_Assignment_
Show all lines from the records below in which the string "suspended" is present.

Rendered images with source text
============

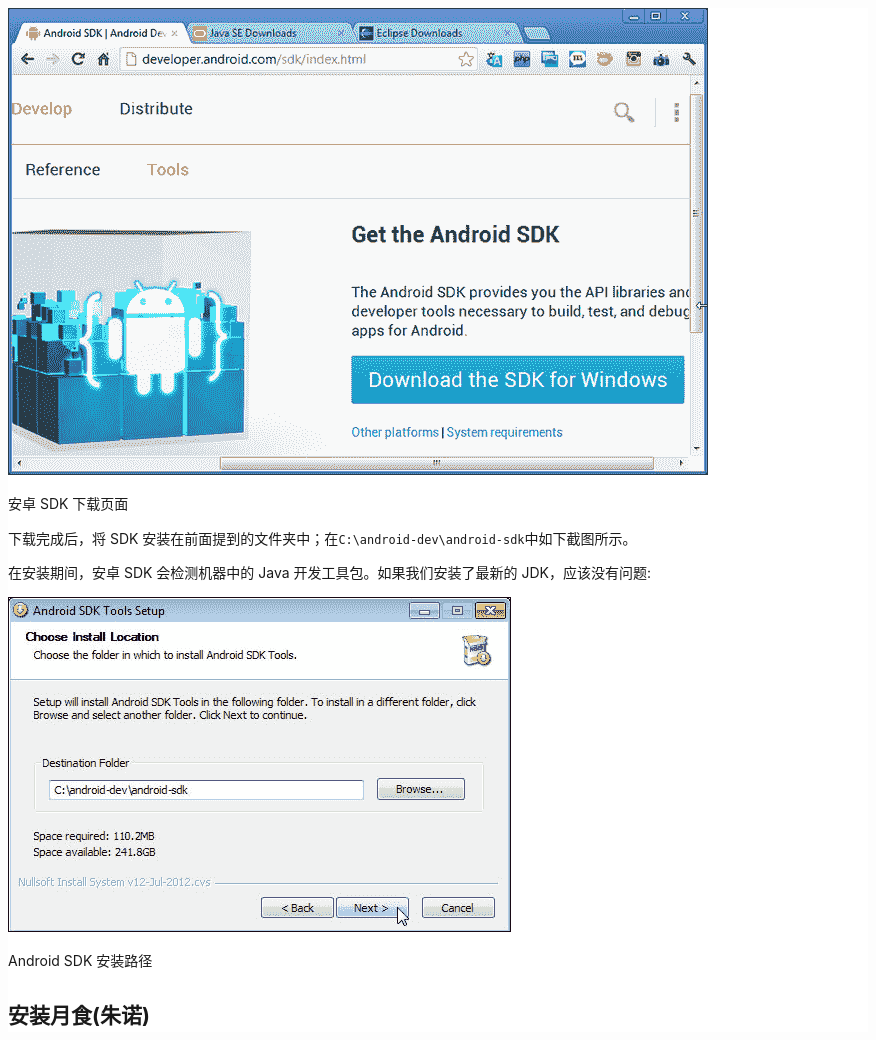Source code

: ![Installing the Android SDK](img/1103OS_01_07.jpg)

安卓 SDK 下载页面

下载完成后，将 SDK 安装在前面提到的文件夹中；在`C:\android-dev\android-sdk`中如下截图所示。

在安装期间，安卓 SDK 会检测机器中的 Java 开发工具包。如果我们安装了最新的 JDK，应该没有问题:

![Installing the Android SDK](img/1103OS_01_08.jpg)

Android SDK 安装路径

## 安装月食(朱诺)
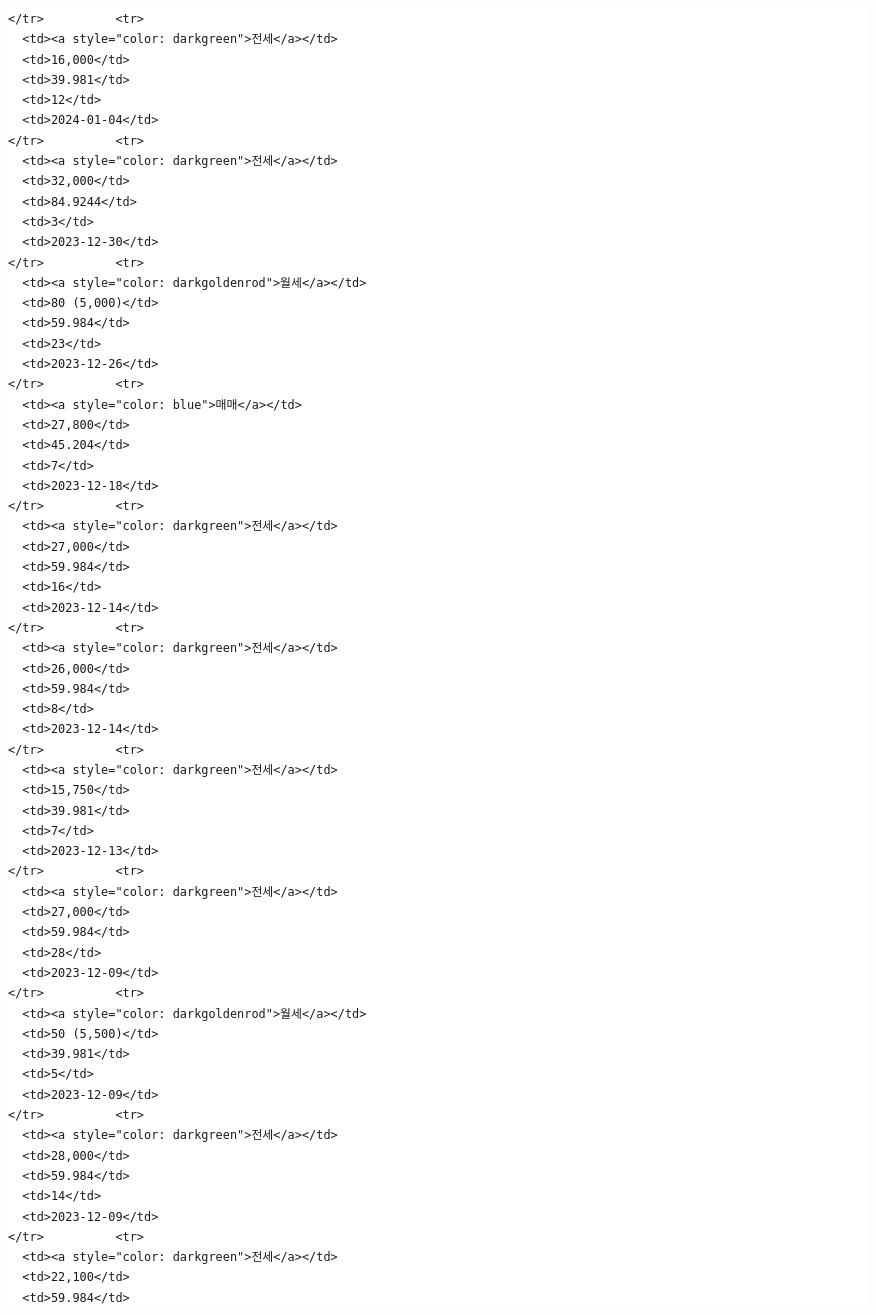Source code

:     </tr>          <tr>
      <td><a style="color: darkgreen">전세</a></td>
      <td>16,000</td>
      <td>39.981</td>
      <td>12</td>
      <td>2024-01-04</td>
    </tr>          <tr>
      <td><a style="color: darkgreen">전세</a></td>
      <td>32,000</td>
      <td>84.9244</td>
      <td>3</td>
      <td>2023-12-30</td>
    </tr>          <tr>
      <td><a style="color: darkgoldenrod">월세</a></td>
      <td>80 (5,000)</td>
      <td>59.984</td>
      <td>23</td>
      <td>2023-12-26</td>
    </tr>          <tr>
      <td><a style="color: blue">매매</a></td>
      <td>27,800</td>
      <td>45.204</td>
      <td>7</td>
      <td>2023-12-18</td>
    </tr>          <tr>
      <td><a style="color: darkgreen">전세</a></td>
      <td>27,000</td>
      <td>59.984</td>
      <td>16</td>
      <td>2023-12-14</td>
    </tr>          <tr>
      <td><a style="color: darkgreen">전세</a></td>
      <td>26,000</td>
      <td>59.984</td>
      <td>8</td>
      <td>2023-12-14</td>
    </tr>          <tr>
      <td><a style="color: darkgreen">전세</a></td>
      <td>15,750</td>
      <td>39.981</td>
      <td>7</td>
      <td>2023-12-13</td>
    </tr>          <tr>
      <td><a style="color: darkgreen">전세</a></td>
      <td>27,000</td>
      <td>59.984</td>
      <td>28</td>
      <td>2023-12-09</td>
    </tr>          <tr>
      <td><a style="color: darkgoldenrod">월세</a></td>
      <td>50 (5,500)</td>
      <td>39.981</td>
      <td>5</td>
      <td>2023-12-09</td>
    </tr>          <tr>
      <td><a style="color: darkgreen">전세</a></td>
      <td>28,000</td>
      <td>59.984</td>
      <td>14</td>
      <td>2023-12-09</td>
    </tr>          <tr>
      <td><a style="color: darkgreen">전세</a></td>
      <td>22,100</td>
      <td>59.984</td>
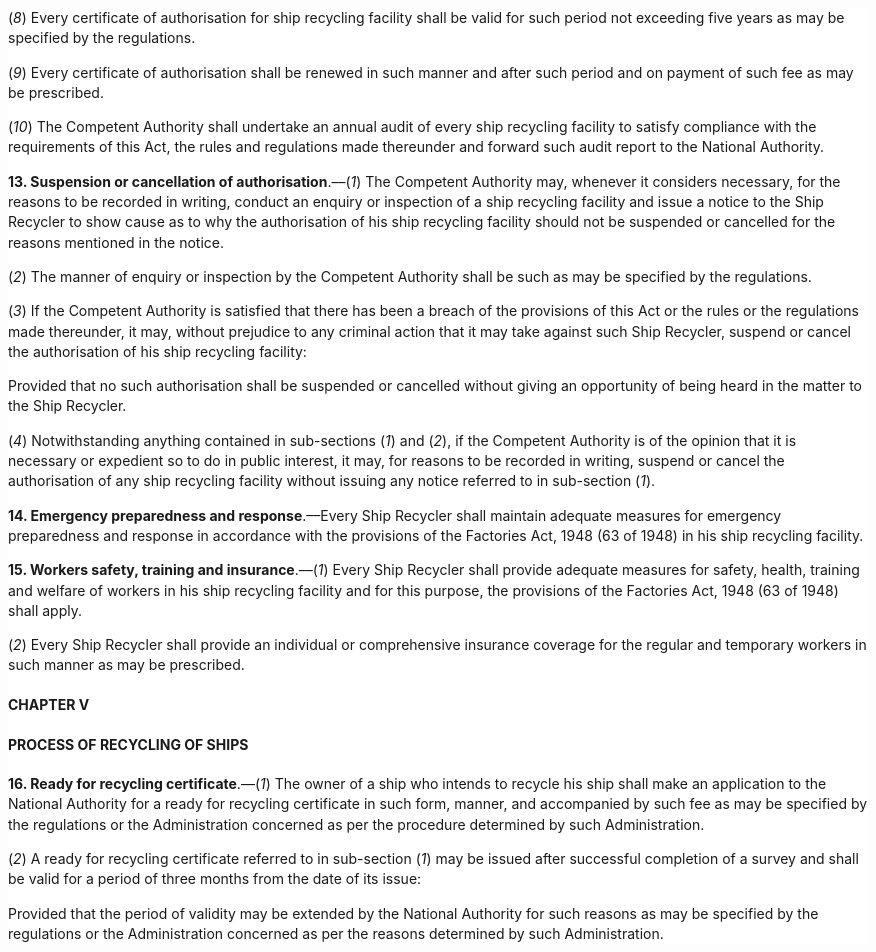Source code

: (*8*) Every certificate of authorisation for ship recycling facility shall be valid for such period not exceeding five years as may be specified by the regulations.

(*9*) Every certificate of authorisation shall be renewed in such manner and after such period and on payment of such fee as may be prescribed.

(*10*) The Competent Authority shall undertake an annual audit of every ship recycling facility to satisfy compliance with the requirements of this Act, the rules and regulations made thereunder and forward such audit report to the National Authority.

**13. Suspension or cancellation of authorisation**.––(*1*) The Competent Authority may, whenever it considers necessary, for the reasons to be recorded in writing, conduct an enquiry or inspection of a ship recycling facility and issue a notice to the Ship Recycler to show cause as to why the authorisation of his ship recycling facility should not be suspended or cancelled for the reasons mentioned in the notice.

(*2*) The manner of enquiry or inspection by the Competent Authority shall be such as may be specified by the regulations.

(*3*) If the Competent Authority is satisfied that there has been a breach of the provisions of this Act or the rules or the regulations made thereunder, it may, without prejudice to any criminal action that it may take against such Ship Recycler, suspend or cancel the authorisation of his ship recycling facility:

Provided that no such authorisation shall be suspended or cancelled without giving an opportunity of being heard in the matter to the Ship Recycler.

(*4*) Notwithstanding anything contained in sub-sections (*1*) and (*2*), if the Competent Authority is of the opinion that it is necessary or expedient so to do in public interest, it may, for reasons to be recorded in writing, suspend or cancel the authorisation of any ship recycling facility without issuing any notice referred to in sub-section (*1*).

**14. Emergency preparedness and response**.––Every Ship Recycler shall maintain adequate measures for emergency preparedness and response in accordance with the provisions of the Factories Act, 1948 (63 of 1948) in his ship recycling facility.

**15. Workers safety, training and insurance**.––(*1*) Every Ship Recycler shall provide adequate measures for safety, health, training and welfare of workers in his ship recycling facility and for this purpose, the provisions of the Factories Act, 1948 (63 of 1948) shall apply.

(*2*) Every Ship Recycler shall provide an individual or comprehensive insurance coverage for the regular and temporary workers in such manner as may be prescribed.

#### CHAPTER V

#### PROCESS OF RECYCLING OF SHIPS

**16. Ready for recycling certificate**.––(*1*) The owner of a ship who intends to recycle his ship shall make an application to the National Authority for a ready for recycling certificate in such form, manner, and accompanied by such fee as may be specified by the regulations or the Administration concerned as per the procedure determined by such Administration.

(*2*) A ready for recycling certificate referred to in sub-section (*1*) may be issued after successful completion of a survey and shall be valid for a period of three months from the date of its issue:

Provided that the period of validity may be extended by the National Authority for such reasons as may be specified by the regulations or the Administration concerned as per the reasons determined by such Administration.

============

_Solved exercise_
**13. Suspension or cancellation of authorisation**.––(*1*) The Competent Authority may, whenever it considers necessary, for the reasons to be recorded in writing, conduct an enquiry or inspection of a ship recycling facility and issue a notice to the Ship Recycler to show cause as to why the authorisation of his ship recycling facility should not be suspended or cancelled for the reasons mentioned in the notice.
Provided that no such authorisation shall be suspended or cancelled without giving an opportunity of being heard in the matter to the Ship Recycler.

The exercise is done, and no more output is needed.